Methods of Estimating Initial Crater Depths on Icy Satellites using Stereo Topography
Abstract:Stereo topography, combined with models of viscous relaxation of impact craters, allows for the study of the rheology and thermal history of icy satellites. An important step in calculating relaxation of craters is determining the initial depths of craters before viscous relaxation. Two methods for estimating initial crater depths on the icy satellites of Saturn have been previously discussed. White and Schenk (2013) present the craters of Iapetus as relatively unrelaxed in modeling the relaxation of craters of Rhea. Phillips et al. (2013) assume that Herschel crater on Saturn’s satellite Mimas is unrelaxed in relaxation calculations and models of Rhea and Dione. In the second method, the depth of Herschel crater is scaled based on the different crater diameters and the difference in surface gravity on the large moons to predict the initial crater depths for Rhea and Dione. In the first method, since Iapetus is of similar size to Dione and Rhea, no gravity scaling is necessary; craters of similar size on Iapetus were chosen and their depths measured to determine the appropriate initial crater depths for Rhea.

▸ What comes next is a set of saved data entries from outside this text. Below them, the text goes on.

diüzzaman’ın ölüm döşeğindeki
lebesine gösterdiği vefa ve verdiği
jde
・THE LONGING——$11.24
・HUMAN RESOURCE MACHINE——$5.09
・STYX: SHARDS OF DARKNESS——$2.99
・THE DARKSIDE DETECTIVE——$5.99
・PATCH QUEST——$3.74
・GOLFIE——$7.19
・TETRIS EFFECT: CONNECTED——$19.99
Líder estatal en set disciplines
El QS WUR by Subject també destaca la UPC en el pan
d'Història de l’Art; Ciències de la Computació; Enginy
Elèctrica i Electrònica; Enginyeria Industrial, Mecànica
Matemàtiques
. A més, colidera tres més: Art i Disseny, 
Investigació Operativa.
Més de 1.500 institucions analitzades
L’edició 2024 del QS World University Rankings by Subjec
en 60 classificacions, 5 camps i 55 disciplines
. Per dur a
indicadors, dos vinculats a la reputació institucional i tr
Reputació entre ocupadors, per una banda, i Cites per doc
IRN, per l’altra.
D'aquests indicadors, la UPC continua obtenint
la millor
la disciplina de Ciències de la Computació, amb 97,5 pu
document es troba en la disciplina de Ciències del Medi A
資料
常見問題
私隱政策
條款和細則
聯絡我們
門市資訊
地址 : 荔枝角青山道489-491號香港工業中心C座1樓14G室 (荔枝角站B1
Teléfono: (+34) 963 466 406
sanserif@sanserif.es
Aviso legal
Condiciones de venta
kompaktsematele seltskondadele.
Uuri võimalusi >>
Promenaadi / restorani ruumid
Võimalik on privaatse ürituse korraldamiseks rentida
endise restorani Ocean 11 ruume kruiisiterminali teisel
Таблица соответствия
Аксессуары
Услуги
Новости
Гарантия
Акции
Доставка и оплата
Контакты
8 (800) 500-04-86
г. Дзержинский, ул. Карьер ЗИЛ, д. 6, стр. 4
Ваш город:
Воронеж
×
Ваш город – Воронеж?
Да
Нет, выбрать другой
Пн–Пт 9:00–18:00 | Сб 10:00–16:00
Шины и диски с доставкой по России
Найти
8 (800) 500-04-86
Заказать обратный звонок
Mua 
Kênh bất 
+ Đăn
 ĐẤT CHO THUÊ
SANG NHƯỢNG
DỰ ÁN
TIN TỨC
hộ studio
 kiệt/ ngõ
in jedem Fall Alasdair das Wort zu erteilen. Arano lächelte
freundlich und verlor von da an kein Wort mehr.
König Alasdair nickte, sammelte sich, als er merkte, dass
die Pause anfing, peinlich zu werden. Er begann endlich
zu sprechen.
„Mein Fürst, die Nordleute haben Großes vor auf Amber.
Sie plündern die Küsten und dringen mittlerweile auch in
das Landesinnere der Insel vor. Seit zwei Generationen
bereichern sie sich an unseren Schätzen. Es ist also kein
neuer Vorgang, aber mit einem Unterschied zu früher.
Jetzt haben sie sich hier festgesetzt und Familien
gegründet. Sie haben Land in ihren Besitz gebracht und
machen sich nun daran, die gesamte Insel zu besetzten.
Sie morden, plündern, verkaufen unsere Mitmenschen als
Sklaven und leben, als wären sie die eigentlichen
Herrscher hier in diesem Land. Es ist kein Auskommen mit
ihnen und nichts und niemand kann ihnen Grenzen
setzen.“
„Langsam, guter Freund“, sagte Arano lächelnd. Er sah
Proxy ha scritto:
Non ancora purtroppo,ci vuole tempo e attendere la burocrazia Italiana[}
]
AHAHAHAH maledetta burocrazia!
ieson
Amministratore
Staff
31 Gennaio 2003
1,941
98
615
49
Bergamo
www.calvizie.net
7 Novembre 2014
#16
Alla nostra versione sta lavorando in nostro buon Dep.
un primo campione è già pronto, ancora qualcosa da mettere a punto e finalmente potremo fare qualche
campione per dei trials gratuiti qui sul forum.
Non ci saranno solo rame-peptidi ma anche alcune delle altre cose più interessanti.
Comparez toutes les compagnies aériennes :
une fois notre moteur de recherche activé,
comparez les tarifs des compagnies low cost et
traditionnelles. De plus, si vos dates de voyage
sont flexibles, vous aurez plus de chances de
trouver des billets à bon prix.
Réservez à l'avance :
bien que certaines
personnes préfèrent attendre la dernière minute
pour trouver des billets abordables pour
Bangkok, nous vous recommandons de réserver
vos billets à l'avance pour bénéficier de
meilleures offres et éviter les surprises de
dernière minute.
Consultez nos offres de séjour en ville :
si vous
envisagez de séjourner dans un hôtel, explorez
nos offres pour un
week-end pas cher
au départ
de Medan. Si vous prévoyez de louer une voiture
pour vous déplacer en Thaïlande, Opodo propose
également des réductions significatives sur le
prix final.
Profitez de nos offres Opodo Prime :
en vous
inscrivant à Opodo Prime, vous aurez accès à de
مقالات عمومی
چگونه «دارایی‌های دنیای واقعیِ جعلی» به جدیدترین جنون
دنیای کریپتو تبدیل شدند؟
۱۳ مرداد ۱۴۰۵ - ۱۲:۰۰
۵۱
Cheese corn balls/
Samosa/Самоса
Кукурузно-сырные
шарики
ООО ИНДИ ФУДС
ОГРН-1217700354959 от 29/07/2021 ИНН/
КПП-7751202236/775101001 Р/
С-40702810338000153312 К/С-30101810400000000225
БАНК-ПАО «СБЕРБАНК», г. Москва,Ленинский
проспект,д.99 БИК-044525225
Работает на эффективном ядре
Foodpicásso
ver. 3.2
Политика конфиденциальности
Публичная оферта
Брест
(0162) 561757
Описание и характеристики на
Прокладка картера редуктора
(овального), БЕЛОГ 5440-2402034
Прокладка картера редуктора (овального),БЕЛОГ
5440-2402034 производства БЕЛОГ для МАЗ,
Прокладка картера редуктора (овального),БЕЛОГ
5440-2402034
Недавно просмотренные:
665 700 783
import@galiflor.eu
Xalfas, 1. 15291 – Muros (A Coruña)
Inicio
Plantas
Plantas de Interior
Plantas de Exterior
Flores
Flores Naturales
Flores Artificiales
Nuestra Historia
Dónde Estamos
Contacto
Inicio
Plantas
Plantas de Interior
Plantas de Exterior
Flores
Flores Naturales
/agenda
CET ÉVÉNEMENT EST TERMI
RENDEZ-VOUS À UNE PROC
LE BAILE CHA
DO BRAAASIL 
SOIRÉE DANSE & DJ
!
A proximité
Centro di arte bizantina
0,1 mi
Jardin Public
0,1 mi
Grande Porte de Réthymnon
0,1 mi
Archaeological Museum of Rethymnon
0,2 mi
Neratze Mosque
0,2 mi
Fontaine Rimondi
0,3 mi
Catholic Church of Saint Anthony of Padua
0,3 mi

We test these methods by first extracting topographic profiles of impact craters on Iapetus from digital elevation models (DEMs) constructed from stereo images from the Cassini ISS instrument. We determined depths from these profiles and used them to calculate initial crater depths and relaxation percentages for Rhea and Dione craters using the methods described above. We first assumed that craters on Iapetus were relaxed, and compared the results to previously calculated relaxation percentages for Rhea and Dione relative to Herschel crater (with appropriate scaling for gravity and crater diameter). We then tested the assumption that craters on Iapetus were unrelaxed and used our new measurements of crater depth to determine relaxation percentages for Dione and Rhea. We will present results and conclusions from both methods and discuss their efficacy for determining initial crater depth.
References: Phillips, C.B., et al. (2013). Lunar Planet Sci. XLIV, abstract 2766.
White, O.L., and P.L. Schenk. Icarus 23, 699-709, 2013.
This work was supported by the NASA Outer Planets Research Program grant NNX10AQ09G and by the NSF REU Program.